Trying to bypass the PAA affinity at the D2 receptor with large doses of D2 antagonists may not be beneficial and could cause harm. This approach leaves the patient vulnerable to developing movement-related adverse effects without any additional antipsychotic benefit. If D2 antagonism is needed, the best approach is to wait until the D2 receptor occupancy of the partial agonist antipsychotic has dropped enough to allow the full D2 antagonist to access the D2 receptor.^18,31 Further, if the patient has had prior exposure to a D2 receptor antagonist, the previous effective and tolerated dose can be resumed while waiting for PAA concentrations to become undetectable. As the plasma concentration of the PAA drops, the full antagonist will theoretically have more available receptor binding sites to exert antipsychotic effect. This situation can also be applied in the setting of treating an episode of acute agitation in a patient maintained on aripiprazole.³² If the goal is to transition the patient to a full antagonist LAI antipsychotic, a reasonable approach is to administer the LAI on schedule and, as the LAI PAA washes out over time, adjust the dose of the full antagonist LAI based on response and tolerability. However, response and tolerability to the full antagonist LAI may not be fully appreciated until the PAA LAI has tapered sufficiently. Without studies on specific switching methods, clinicians must develop plans using pharmacokinetic and pharmacodynamic data combined with careful assessment of clinical response.³³

In situations in which patients who have previously not responded to multiple monotherapies end up having a partial response to a PAA, long-term dual antipsychotic therapy may be an option rather than cross-titrating to an alternative. When polypharmacy with PAAs appears to show the most benefit is adjunctive to clozapine. Clozapine and PAAs have complementary pharmacodynamic profiles as clozapine appears to exert its antipsychotic effect with little D2 receptor antagonism. A large Finnish cohort study found that patients receiving aripiprazole and clozapine were least likely to be rehospitalized (hazard ratio = 0.42).³⁴ Although not well researched, the comparative pharmacology of cariprazine and brexpiprazole suggests that these agents would also be complementary when added to clozapine due to a lack of interaction between the pharmacologic targets of clozapine and the addition of D3 agonism from cariprazine. Only one small prospective study (n = 10) assessed the effect of adjunct cariprazine to patients receiving clozapine treatment who had demonstrated an inadequate response and long-term negative symptoms and found a considerable improvement in positive and negative symptoms over a 3-month period.³⁵ With the emergence of novel antipsychotics, such as lumateperone and xanomeline/trospium, which achieve their antipsychotic effects without primarily antagonizing D2 receptors,^15,36 applying the same idea of complementary polypharmacy may serve useful in patients who have not fully responded to monotherapy.
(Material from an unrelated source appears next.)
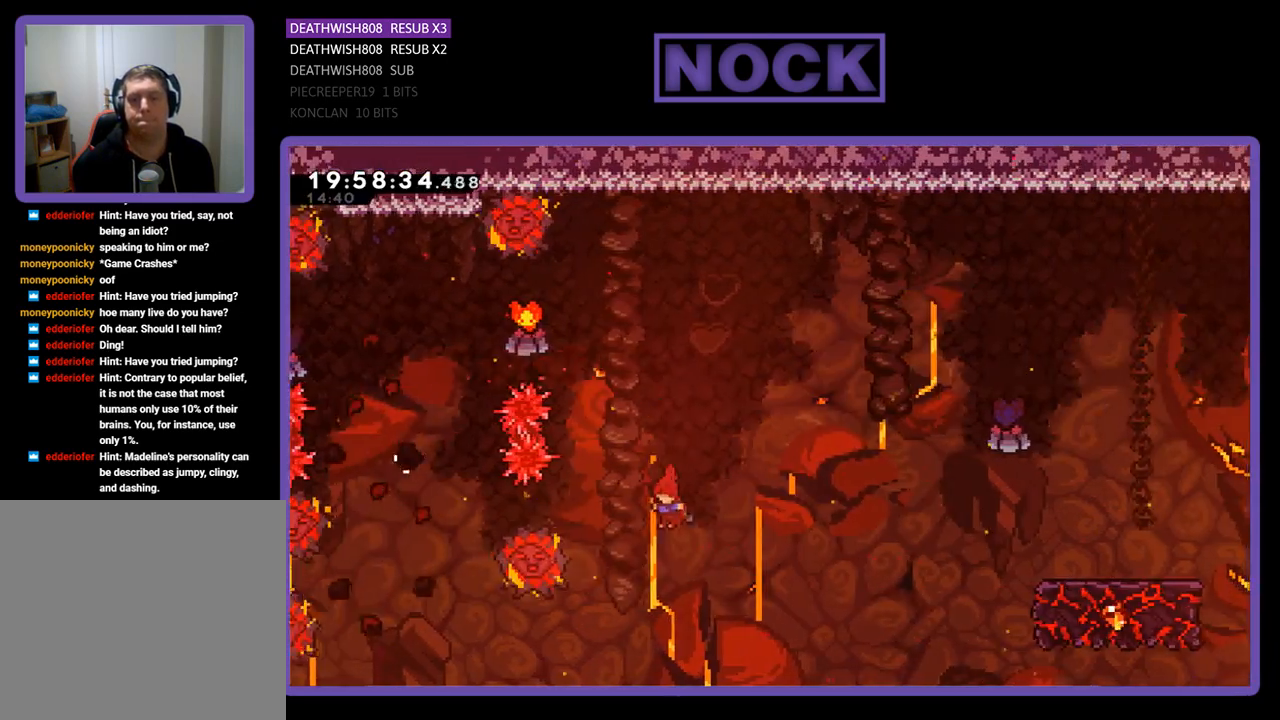
{"buttons": ["CIRCLE", "R2", "DPAD_UP", "DPAD_LEFT"], "left_stick": "center", "right_stick": "center", "events": [[67, "R2", "down"], [500, "CIRCLE", "down"]]}
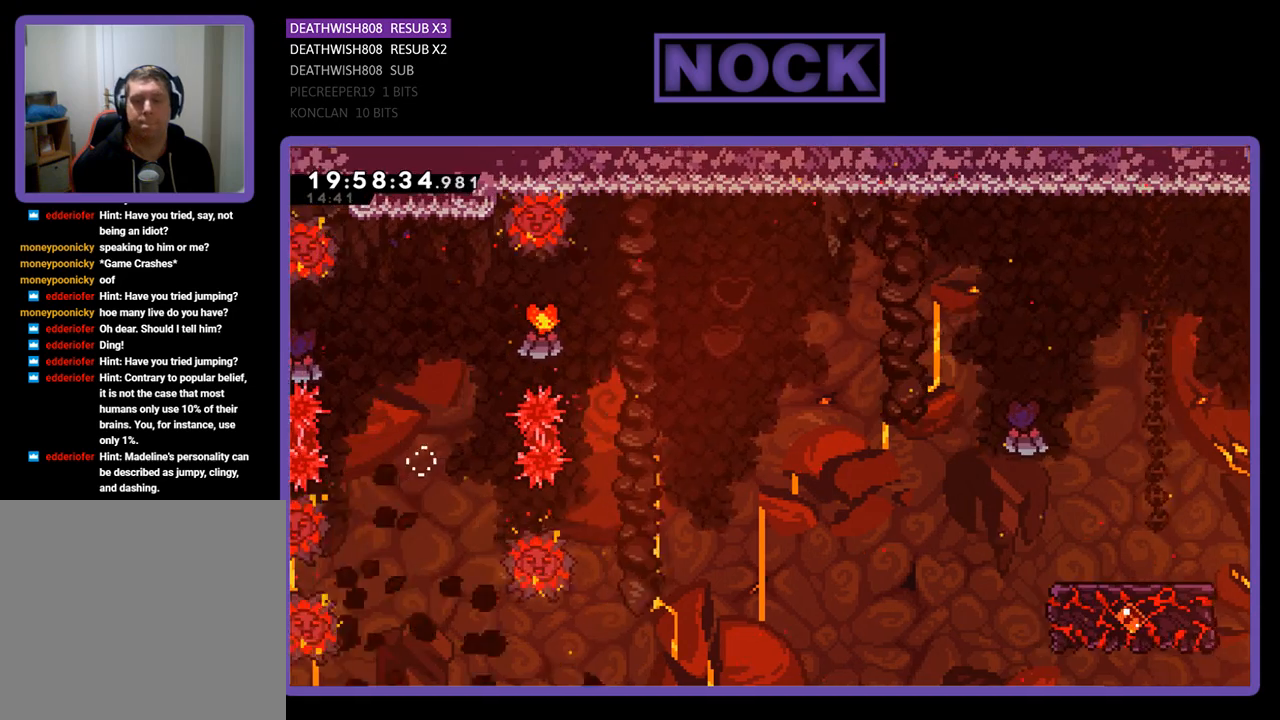
{"buttons": [], "left_stick": "center", "right_stick": "center", "events": [[33, "DPAD_LEFT", "up"], [100, "DPAD_UP", "up"], [100, "R2", "up"], [133, "CIRCLE", "up"]]}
Future studies are warranted to support this theory.

Returning to our patient, after 7 days on olanzapine titrated to 15 mg orally at bedtime, the patient’s thought process improved and aggression had diminished. Clinicians observed an improvement in the patient’s sleep patterns and attention to personal hygiene, and the patient was engaging appropriately with peers in their age cohort. Olanzapine was well tolerated, and the patient requested to no longer receive aripiprazole monohydrate but instead transition to olanzapine pamoate.

Case 2: Using Partial Agonist Antipsychotics to Manage Adverse Effects

A 22-year-old male patient with 1 previous psychiatric hospitalization for an episode of psychosis who has been maintained on risperidone 5 mg orally at bedtime presented to the outpatient psychiatric clinic for medication management accompanied by his mother. The patient reports last experiencing auditory hallucinations 12 months ago and has been working in an auto repair shop 5 days per week for the past 4 months. On exam, he is well groomed and appropriately dressed, his thought process is coherent and logical without evidence of delusions, and he denies symptoms of paranoia. He reports adherence to risperidone since hospital discharge but does admit to missing a few doses here and there. He reports satisfaction with the medication, but is concerned about how his shirts fit and that he is embarrassed to take off his shirt due to enlarged breast tissue. The patient and his mother are worried about changing his medications as he is scheduled to begin school next fall and has been doing well psychiatrically.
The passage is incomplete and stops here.